**What you need to do:**
Please output exactly the part of the records below that opens with the line containing "- ❌ Using wrong template for the task" and closes with the line containing "- ❌ Incomplete information in sections", both lines included, and nothing else.

**Source data:**

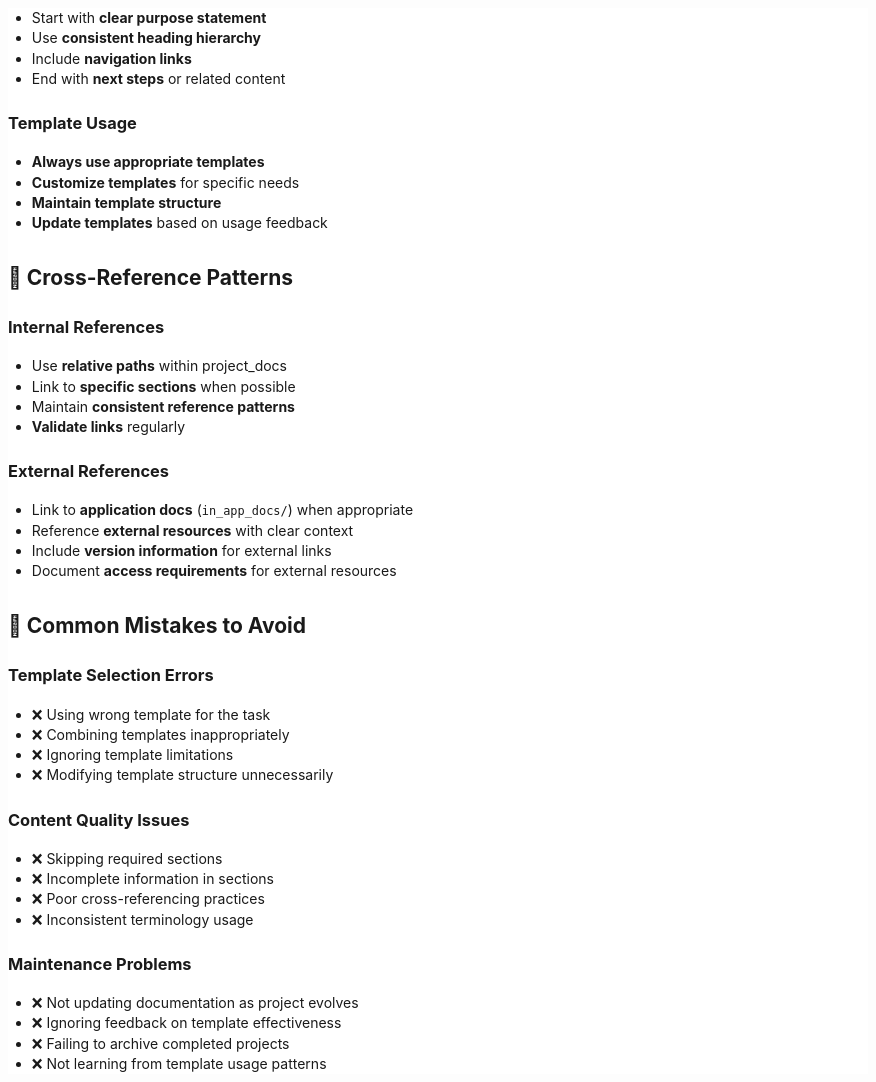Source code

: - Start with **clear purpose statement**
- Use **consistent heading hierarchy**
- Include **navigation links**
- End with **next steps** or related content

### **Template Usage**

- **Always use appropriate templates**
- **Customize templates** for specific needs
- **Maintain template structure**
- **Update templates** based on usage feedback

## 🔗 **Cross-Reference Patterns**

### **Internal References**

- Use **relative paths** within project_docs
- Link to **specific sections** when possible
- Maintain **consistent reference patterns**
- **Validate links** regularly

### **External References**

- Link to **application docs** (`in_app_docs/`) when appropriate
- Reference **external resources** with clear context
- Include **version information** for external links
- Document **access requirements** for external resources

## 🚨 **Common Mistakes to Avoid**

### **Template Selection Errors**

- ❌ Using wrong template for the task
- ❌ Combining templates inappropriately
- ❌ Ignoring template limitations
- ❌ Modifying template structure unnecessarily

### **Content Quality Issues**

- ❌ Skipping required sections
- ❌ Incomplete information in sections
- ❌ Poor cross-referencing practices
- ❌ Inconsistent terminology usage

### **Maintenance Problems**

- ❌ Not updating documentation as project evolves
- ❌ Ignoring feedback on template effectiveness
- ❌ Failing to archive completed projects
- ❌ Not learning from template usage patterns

==

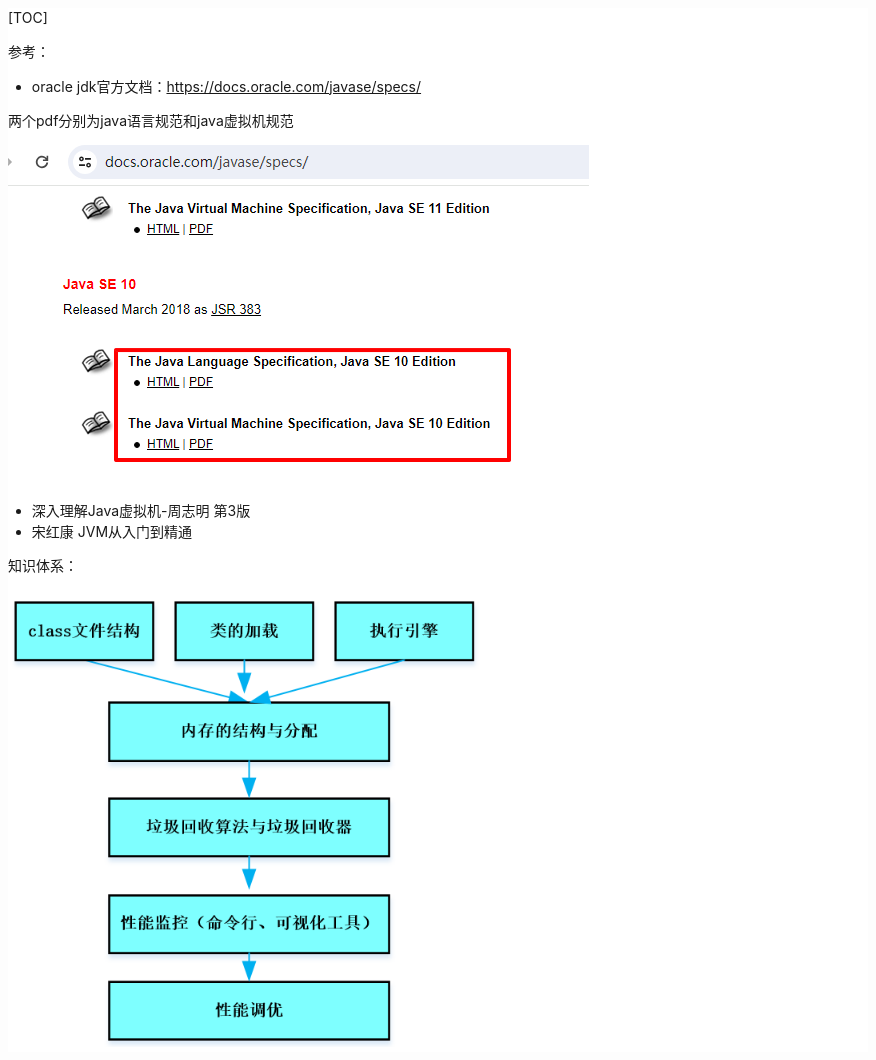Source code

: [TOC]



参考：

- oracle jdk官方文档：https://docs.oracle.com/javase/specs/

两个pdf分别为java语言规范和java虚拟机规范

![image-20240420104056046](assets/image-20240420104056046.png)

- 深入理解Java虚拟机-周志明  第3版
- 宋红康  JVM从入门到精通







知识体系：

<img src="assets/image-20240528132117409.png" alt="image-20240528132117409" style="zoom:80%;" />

**Response:**
- ❌ Using wrong template for the task
- ❌ Combining templates inappropriately
- ❌ Ignoring template limitations
- ❌ Modifying template structure unnecessarily

### **Content Quality Issues**

- ❌ Skipping required sections
- ❌ Incomplete information in sections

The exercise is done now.